Access from HaifaU LAN
All grid components, including compute nodes, are accessible from University of Haifa LAN
Storage
Lustre is a high-performance parallel distributed file system designed for use in HPC and supercomputing environments. It offers scalable and high-speed storage solutions, enabling efficient data access and storage for large-scale computational workloads.
Servers:
Lustre Storage Servers - Redundant servers support storage fail-over, while metadata and data are stored on separate servers, allowing each file system to be optimized for different workloads. Lustre can deliver fast IO to applications across high-speed network fabrics, such as Ethernet, InfiniBand (IB), Omni-Path (OPA), and others.
Storage server - The storage system of the cluster is an HPE Cray E1000 ClusterStor server.

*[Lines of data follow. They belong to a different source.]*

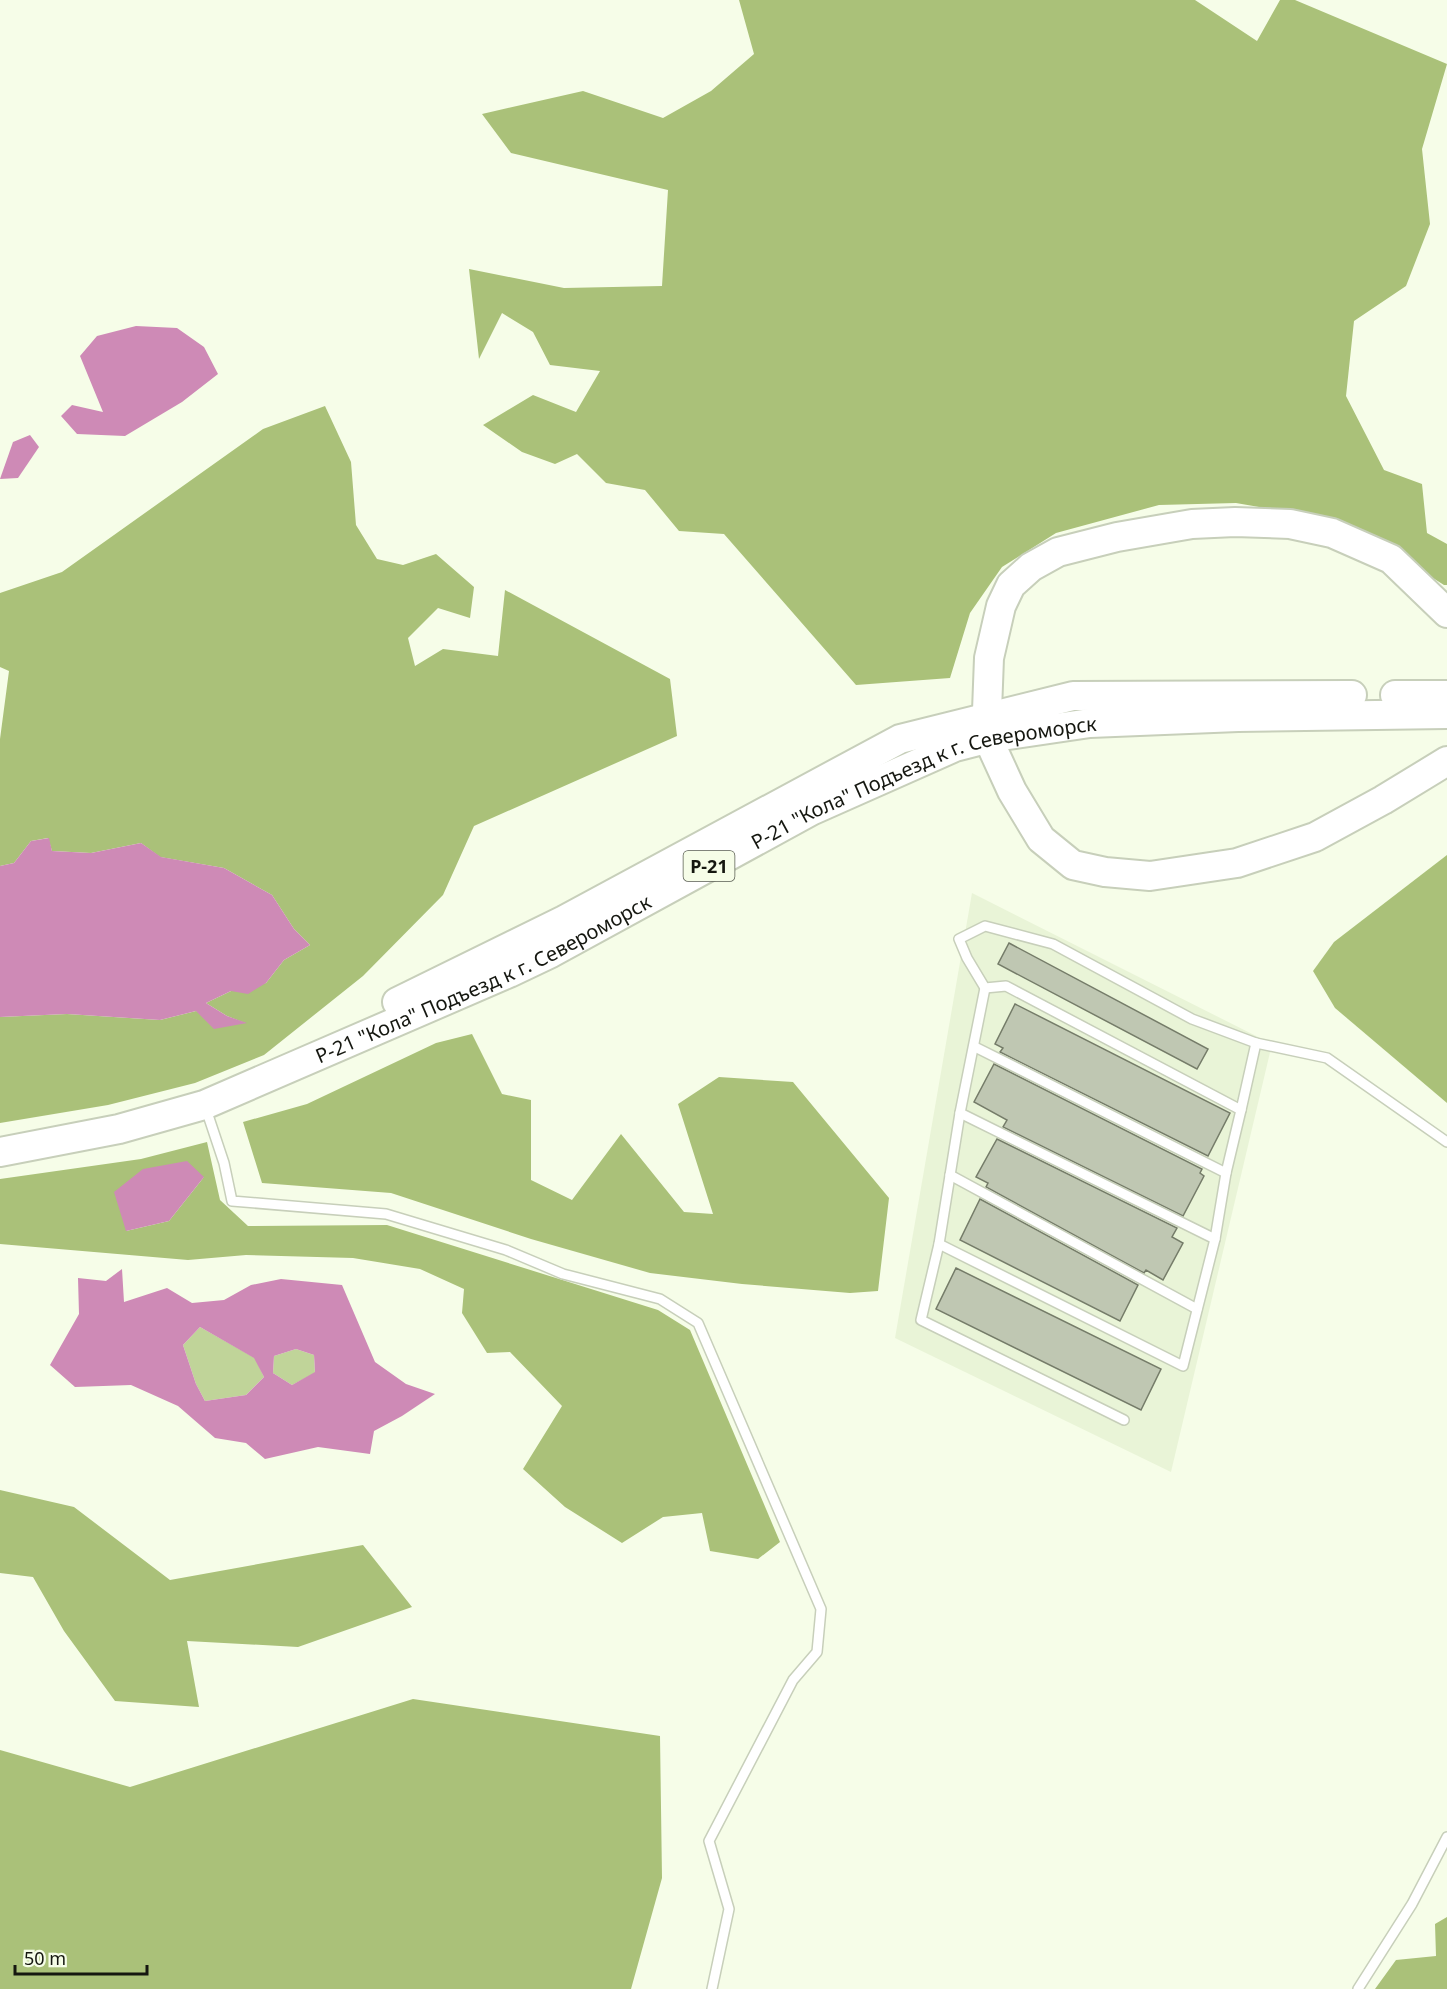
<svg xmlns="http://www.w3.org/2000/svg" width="1447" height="1989" font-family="'Noto Sans',sans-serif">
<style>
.built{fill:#e9f4d7}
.green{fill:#c0d499}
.forest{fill:#aac179;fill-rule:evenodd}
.water{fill:#ce8ab6;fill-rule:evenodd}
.building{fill:#bfc7b2;stroke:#757c69;stroke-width:1.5}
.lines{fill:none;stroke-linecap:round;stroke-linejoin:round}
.service-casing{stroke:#c7cfba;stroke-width:12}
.primary-casing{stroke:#c7cfba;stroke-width:32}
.service{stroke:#fff;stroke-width:9}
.primary{stroke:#fff;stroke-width:28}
.labels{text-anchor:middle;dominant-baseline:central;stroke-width:6;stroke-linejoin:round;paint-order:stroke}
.shield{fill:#f6fde8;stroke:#585c51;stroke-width:1.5}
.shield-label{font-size:18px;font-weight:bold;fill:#151710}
.street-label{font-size:20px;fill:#151710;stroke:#f6fde8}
</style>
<rect width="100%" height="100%" fill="#f6fde8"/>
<!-- built -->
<polygon class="built" points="972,893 1272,1044 1171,1472 895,1338"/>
<!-- green -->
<g class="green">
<polygon points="200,1327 255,1358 264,1377 246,1395 205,1401 196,1384 183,1345"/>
<polygon points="296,1349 314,1355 315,1373 292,1385 273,1373 274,1356"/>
</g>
<!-- forest -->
<g class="forest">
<polygon points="739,0 1195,0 1257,41 1280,0 1295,0 1447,64 1422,149 1430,224 1406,286 1354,321 1346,396 1384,470 1422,484 1427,533 1447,544 1447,585 1444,585 1344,522 1236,503 1159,505 1056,533 1002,567 970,613 950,678 856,685 724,534 679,531 645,490 606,483 577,454 555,464 522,452 483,425 533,395 576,412 600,371 550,365 533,332 502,313 479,359 469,269 564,288 662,286 668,190 511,153 482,114 583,91 663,118 711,91 754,54"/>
<polygon points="325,406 351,462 356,525 377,559 403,565 436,554 474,587 470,618 438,608 408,638 415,666 443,649 498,656 505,590 670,679 677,736 474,826 443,895 363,976 264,1055 195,1083 108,1105 0,1123 0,1017 67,1014 160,1020 196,1011 245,1023 227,1016 206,1003 231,991 266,983 284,960 310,945 294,929 272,895 224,868 160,857 141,843 91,853 52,851 48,838 31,841 14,863 0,866 0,739 9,671 0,667 0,593 62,572 263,429"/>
<polygon points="1447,855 1447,1103 1335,1008 1313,971 1334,942"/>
<polygon points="472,1034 502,1094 531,1100 531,1180 572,1200 621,1134 684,1212 713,1214 678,1104 719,1077 793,1082 889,1198 878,1291 850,1293 742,1284 650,1273 531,1239 391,1193 262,1183 243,1122 307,1104 436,1043"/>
<path d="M207 1142 220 1200 248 1226 387 1225 658 1310 690 1330 780 1542 758 1559 710 1551 702 1513 663 1517 622 1543 565 1507 523 1469 562 1406 510 1352 487 1353 462 1313 464 1289 420 1269 353 1258 246 1255 188 1260 0 1244V1179L141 1159ZM204 1177 169 1221 126 1231Z"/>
<polygon points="0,1490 74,1507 170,1580 363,1545 412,1607 298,1647 187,1641 199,1707 115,1701 64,1631 33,1577 0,1573"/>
<polygon points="413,1699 660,1736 662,1878 631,1989 0,1989 0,1750 130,1787"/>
<polygon points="1447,1917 1447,1989 1375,1989 1396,1960 1436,1956 1435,1924"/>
</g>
<!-- water -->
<g class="water">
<polygon points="136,326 177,328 204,347 218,374 182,402 125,436 77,434 61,416 72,405 103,412 80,356 97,336"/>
<polygon points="30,435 39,447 18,478 0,479 13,442"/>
<polygon points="49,838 52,851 91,853 141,843 161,857 224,868 272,895 294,929 310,945 284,960 266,983 248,994 231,991 206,1003 227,1016 247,1023 214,1029 196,1011 160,1020 67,1014 0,1017 0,866 14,863 31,841"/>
<polygon points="187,1161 204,1177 169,1221 126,1231 114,1192 143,1169"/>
<path d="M122 1269 124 1302 167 1288 192 1303 224 1300 251 1285 281 1279 342 1285 375 1362 406 1384 435 1394 402 1416 374 1431 370 1454 318 1447 265 1459 246 1443 215 1438 178 1406 131 1385 75 1387 50 1365 79 1314 78 1278 106 1281ZM200 1327 254 1358 264 1377 246 1395 205 1401 196 1384 183 1345ZM296 1349 314 1355 315 1372 292 1385 273 1373 274 1356Z"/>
</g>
<!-- building -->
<g class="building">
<polygon points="1009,943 1208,1049 1197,1069 998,964"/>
<polygon points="1015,1004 1230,1113 1208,1156 1000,1052 1003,1048 995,1044"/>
<polygon points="994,1064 1202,1169 1200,1173 1204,1176 1183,1216 1003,1127 1007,1120 974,1102"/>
<polygon points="997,1139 1177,1228 1172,1237 1183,1243 1163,1280 1146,1270 1144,1273 986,1187 988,1183 976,1177"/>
<polygon points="980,1199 1138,1285 1120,1321 960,1240"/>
<polygon points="956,1268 1161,1369 1141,1410 936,1309"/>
</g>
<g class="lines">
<!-- service casing -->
<g class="service-casing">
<g id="service">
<polyline points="985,988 960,1113 939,1244 921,1320 1124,1420"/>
<polyline points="975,1047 1226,1173"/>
<polyline points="206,1109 224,1163 232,1201 386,1214 506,1250 563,1274 660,1299 698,1323 821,1609 817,1652 793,1680 709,1841 729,1909 712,1989"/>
<polyline points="1241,1110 1256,1043"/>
<polyline points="960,1113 1215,1239"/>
<polyline points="950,1175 1197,1309"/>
<polyline points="939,1244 1183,1366 1215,1239 1226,1173 1241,1110 1006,986 985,988 967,958 959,939 985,926 1053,944 1192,1019 1256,1043 1327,1058 1447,1142"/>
<polyline points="1358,1989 1412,1904 1447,1837"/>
</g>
</g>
<!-- primary casing -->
<g class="primary-casing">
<g id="primary">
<polyline points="1395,695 1447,695"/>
<polyline points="987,711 989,658 1001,606 1011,585 1031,567 1058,552 1117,537 1192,524 1235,522 1290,524 1332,533 1391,559 1447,613"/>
<polyline points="990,743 1012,791 1041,839 1073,865 1105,872 1150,876 1237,863 1315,837 1383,800 1447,761"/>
<polyline points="397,1002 564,920 900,739 1073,696 1352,695"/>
<path id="s1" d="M0 1152 119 1129 204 1105 509 973 551 953 811 811 955 747 994 737 1090 723 1238 717 1447 714"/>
</g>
</g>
<!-- service -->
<use href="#service" class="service"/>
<!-- primary -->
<use href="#primary" class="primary"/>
</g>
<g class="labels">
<!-- shield labels -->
<rect class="shield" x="683.5" y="851" width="51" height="30" rx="4.5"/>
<g class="shield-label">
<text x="709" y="866">Р-21</text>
</g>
<!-- street labels -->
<g class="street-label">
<text stroke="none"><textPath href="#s1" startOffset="1002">Р-21 "Кола" Подъезд к г. Североморск</textPath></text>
<text stroke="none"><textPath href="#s1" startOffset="516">Р-21 "Кола" Подъезд к г. Североморск</textPath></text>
</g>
</g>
<!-- scale -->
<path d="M15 1965v9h132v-9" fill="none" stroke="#151710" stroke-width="3"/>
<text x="24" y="1965" font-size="18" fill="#151710" stroke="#f6fde8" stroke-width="4.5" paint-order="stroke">50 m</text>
</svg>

Note that this storage is meant for ongoing analyses. This is not an archive system. This is a distributed file system that allows high performance - fast reading and writing of many files, both large and small. It is composed of many disks, but functions as one storage volume, with a total of 919 TB. This total volume is made up from a hybrid set of disks, including both HDD and SSD, which ensures high performance for different usecases.
Please note that your files on the Hive2 storage system are NOT BACKED UP by default. It is your responsibility to backup your vital files and irreplaceable data. While the E1000 server is a highly resilient solution, any system has risk of failure and loss of data. Therefore, please make sure to backup important files.
Backup server - The Hive2 backup system can automatically back up files, but only for users who buy space on the backup server. The backup system uses rsync replication of user's data. Rsnapshot is used to create daily snapshots, keeping up to 14 snapshots.
Name | Quantity | Model | CPU's № | RAM | Notes |
Compute(Old bee's) | 38 | HP XL170r |
24 | 128GB | bee033-071 |
Compute(bee's) | 73 | HP ProLiant XL220n Gen10 Plus |
64 | 250GB | bee073-145 |
Fat node(Old queen's) | 1 | HP DL560 |
56 | 760GB | queen02-03 |
Fat node(queen's) | 2 | HP DL560-G10 |
80 | 1.5TB | queen4 (1.5 TB) queen5 (360GB) |
GPU(vespa's) |
Operating Systems
For xCAT we are using RHEL8.5 for xCAT supported OS reasons. Compute nodes and xCAT managed hosts we are using RHEL9.1. Operating system can be upgraded easily as needed using xCAT.